I reach for one of the tests, holding it carefully between my fingers as if it might disappear. A child. Our child. The thought fills me with so much joy.
She sinks into her chair. “I couldn’t imagine starting a pregnancy in a new city, at a demanding new job, without my support system.” Her voice drops lower. “Without you.”
“Karina…” I move to kneel in front of her, taking her hands in mine. They’re trembling slightly. “We’re having a baby. How far along are you?”
“That, I don’t know. Maybe two or three weeks. You made it your mission to knock me up during our cabin getaway.” She quirks a brow, and I almost pass out from relief. She’s teasing me; she has to be okay. We’re okay.
A grin spreads across my face as memories of that weekend flood back. “I don’t recall hearing any complaints at the time.”
Karina blushes. “None whatsoever.”
I cup her face in my hands, searching her eyes. “How do you feel about it? Really feel?”
She takes a deep breath. “Terrified. Excited. Overwhelmed.” Her hand moves instinctively to her still-flat stomach. “I never thought I’d be here, Vulcan. After everything with my mother, I wasn’t sure I’d ever want this. But with you…” Her voice breaks. “With you, I want everything.”
I stand, pulling her into my arms, and breathe her in. “We’re going to be parents,” I whisper, the reality of it sinking deeper with each passing second.
“Are you happy?” she asks, vulnerability lacing her words. “I know we talked about it briefly, but with—”
“Happy doesn’t begin to cover it.” I lean back to look at her.
“You’ve given me the greatest gift imaginable.
A family of our own.

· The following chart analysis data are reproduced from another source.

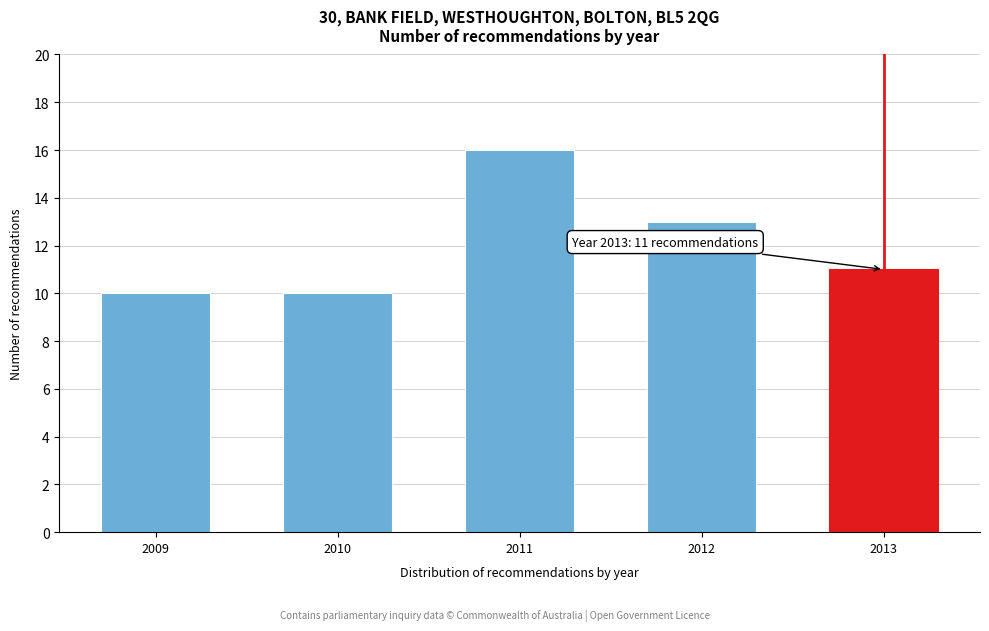

Reading left to right, list all the values displayed in this chart.

2009=10	2010=10	2011=16	2012=13	2013=11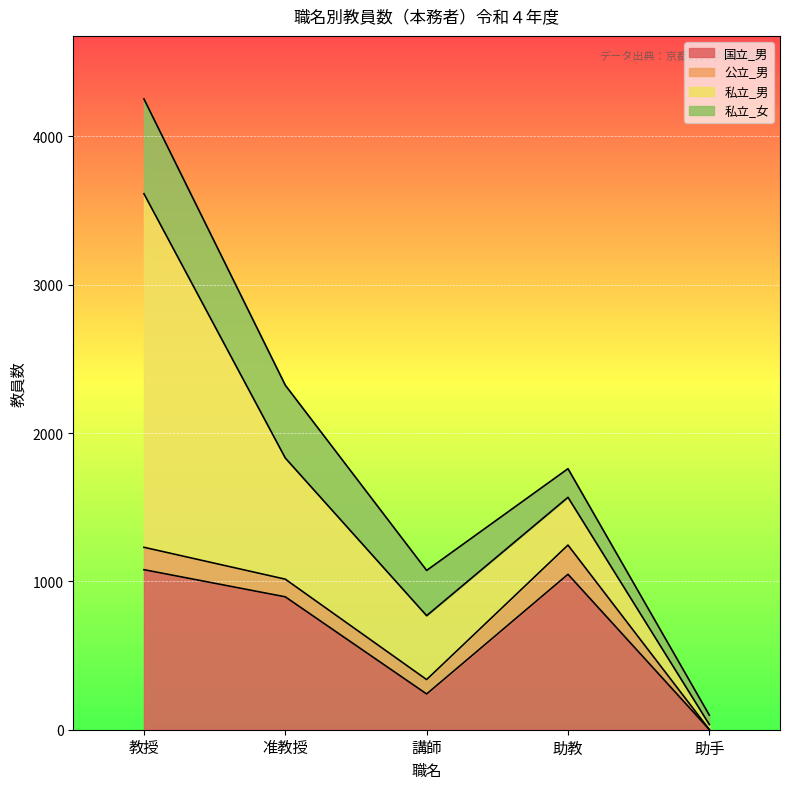

Reading left to right, what are all the values shown in this chart?

国立_男: 1079	896	241	1048	1
公立_男: 151	119	97	197	0
私立_男: 2384	817	431	322	34
私立_女: 639	491	305	193	63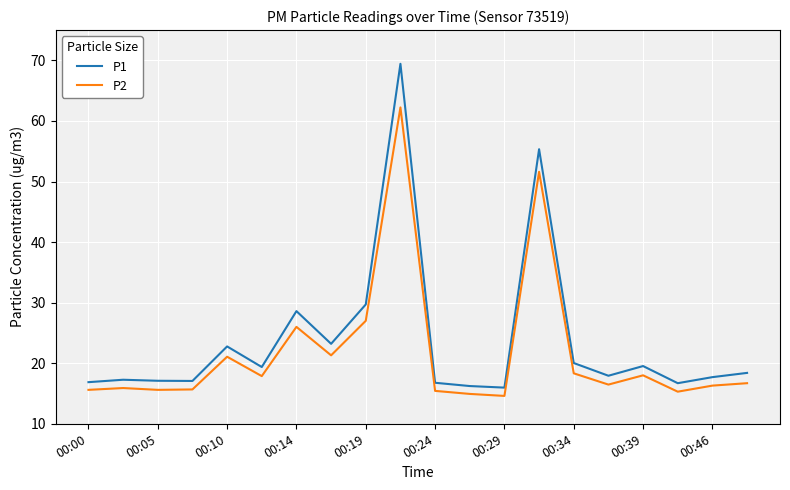

True or false: P1 and P2 intersect in this chart.

False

Now, you need to eat.
” I peck her forehead. “You have only twenty minutes. Unless you want something else?” I pull my phone out and tap the delivery app.
“What are you in the mood for? Sandwich from Moretti’s?
That Thai place you like? Name it and it’s yours. ”
She laughs, wrapping her arms around my waist. “The cravings haven’t kicked in yet.”
“Doesn’t matter. Whatever my pregnant wife wants, she gets,” I say, and I can’t stop smiling.
“You know, since day one, it’s always been whatever I want, I get.”
“You’re not wrong.” I kiss her forehead. “And I don’t plan on stopping anytime soon.”
She melts into me, her body relaxing against mine. “I need to call Dr. Patel. Set up a proper appointment.”
“I’ll clear my schedule.” My hand rests over hers on her stomach. There’s nothing to feel yet, but knowing our child is growing there makes my heart race.
“You don’t have to—”
“I’m going to every appointment, Karina. Every single one. I want to hear the heartbeat, see the ultrasounds, hold your hand through all of it.”
Her eyes glisten with unshed tears. “Val’s going to lose her mind when she finds out she’s going to be an aunt.”
“God, she’ll probably start shopping for baby workout outfits right away.” I run a hand down the back of my head, chuckling. “Now, enough chitchat, you need to eat.”